Bielsa: Chile succumbed to far superior Brazil
Brazil are among the favorites to win soccer's most treasured prize and the enigmatic Bielsa said his team had not been able to challenge their South American rivals.
"Brazil's superiority was too much for us and we were unable to slow them down," he told a news conference after Monday's second round game at the Ellis Park stadium in Johannesburg, declining to say whether he would stay on as coach.
Bielsa has transformed the Chilean team in his three years in charge, turning them from one of the worst on the continent into one of the best, but that was not enough to cause the five-times world champions much trouble.
"It's hard to adapt to an opponent when there's such a big gap in quality," said the eccentric Argentine.

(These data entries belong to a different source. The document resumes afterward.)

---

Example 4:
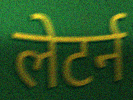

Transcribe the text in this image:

लेटर्न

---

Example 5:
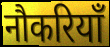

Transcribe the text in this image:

नौकरियाँ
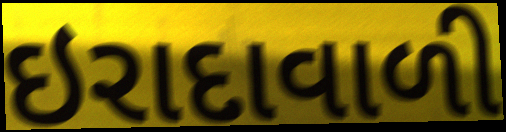
ઇરાદાવાળી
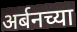
अर्बनच्या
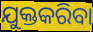
ଯୁକ୍ତକରିବା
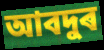
আবদুৰ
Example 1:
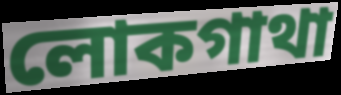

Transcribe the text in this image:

লোকগাথা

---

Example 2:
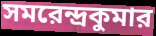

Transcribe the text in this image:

সমরেন্দ্রকুমার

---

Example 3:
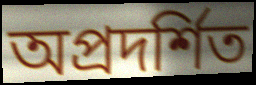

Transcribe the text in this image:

অপ্রদর্শিত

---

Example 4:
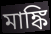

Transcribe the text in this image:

মাঙ্কি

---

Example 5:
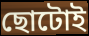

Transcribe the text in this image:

ছোটোই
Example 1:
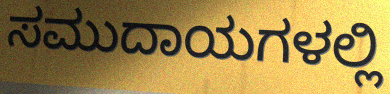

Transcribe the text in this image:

ಸಮುದಾಯಗಳಲ್ಲಿ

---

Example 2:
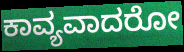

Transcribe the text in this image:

ಕಾವ್ಯವಾದರೋ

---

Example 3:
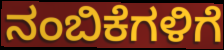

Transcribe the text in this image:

ನಂಬಿಕೆಗಳಿಗೆ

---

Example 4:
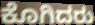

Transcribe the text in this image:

ಕೊಗಿದರು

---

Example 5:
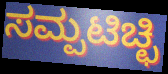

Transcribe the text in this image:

ಸಮ್ಪಟಿಚ್ಛಿ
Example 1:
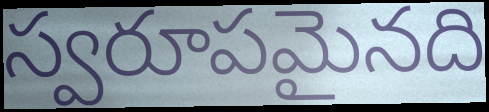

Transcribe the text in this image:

స్వరూపమైనది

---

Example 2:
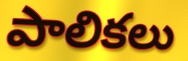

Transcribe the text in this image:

పాలికలు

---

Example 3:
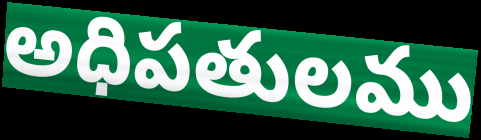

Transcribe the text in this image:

అధిపతులము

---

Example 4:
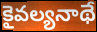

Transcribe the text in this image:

కైవల్యనాథే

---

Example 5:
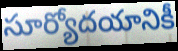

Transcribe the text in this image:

సూర్యోదయానికీ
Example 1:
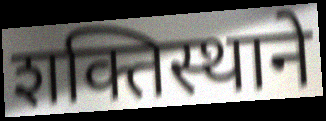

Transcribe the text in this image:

शक्तिस्थाने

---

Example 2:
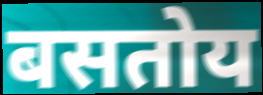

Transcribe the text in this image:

बसतोय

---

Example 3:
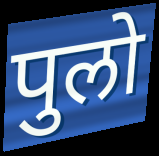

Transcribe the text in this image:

पुलो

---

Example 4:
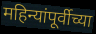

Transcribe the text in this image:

महिन्यांपूर्वीच्या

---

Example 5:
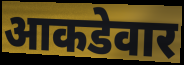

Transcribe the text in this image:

आकडेवार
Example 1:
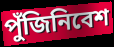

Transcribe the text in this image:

পুঁজিনিবেশ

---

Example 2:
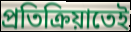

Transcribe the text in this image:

"Today I hoped we'd be able to achieve something. I hoped we'd be able to get closer to Brazil (and) I don't think it was such a one-way match, but we didn't have the necessary punch to transform pole position into danger," he said.

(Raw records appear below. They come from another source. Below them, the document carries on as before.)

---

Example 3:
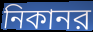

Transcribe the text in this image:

নিকানর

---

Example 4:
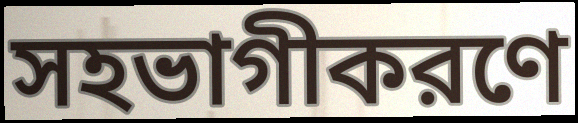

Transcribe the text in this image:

সহভাগীকরণে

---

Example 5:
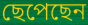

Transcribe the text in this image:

ছেপেছেন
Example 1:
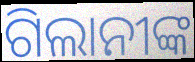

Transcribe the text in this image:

ଗିଲାନୀଙ୍କ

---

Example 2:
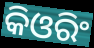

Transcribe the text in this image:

କିଓରିଂ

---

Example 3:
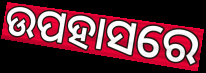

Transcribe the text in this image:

ଉପହାସରେ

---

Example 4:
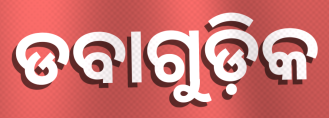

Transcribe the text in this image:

ଡବାଗୁଡ଼ିକ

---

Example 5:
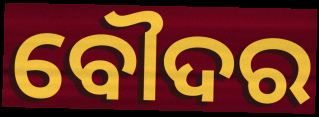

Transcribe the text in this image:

ବୌଦର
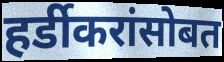
हर्डीकरांसोबत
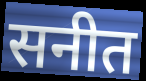
सनीत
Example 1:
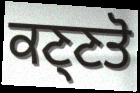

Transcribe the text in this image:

ਕਣ੍ਣਤੋ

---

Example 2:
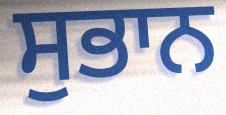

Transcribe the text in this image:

ਸੁਭਾਨ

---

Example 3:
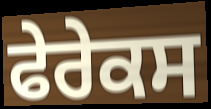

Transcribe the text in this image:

ਫੇਰੇਕਸ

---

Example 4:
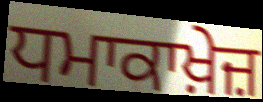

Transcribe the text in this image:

ਧਮਾਕਾਖ਼ੇਜ਼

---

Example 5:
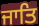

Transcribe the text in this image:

ਜਾਤਿ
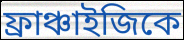
ফ্রাঞ্চাইজিকে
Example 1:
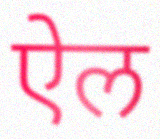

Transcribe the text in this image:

ऐल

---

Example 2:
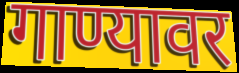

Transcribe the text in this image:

गाण्यावर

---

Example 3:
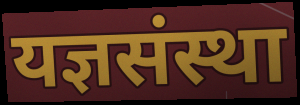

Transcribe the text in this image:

यज्ञसंस्था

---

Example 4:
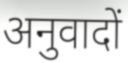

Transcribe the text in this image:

अनुवादों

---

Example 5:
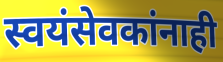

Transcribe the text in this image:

स्वयंसेवकांनाही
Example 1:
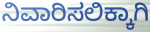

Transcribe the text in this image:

ನಿವಾರಿಸಲಿಕ್ಕಾಗಿ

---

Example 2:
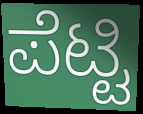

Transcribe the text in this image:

Chile went into the match on the back of seven consecutive defeats by Brazil, but Bielsa's plan to attack was ruthlessly exploited by a Dunga team which thrives when given room to play on the counter attack.
"You can't leave such a competition without a distinct feeling of disappointment," Bielsa said.
"There's a lot of sadness and disappointment and I feel sorry (because) the players made a huge effort to showcase their best talents and prove their worth."